[Records from a collection]
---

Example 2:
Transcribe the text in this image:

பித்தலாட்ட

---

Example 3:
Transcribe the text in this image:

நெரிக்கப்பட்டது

*Instructions to follow:* The full set of records should be duplicated exactly.

*Exercise answer:*
---

Example 2:
Transcribe the text in this image:

பித்தலாட்ட

---

Example 3:
Transcribe the text in this image:

நெரிக்கப்பட்டது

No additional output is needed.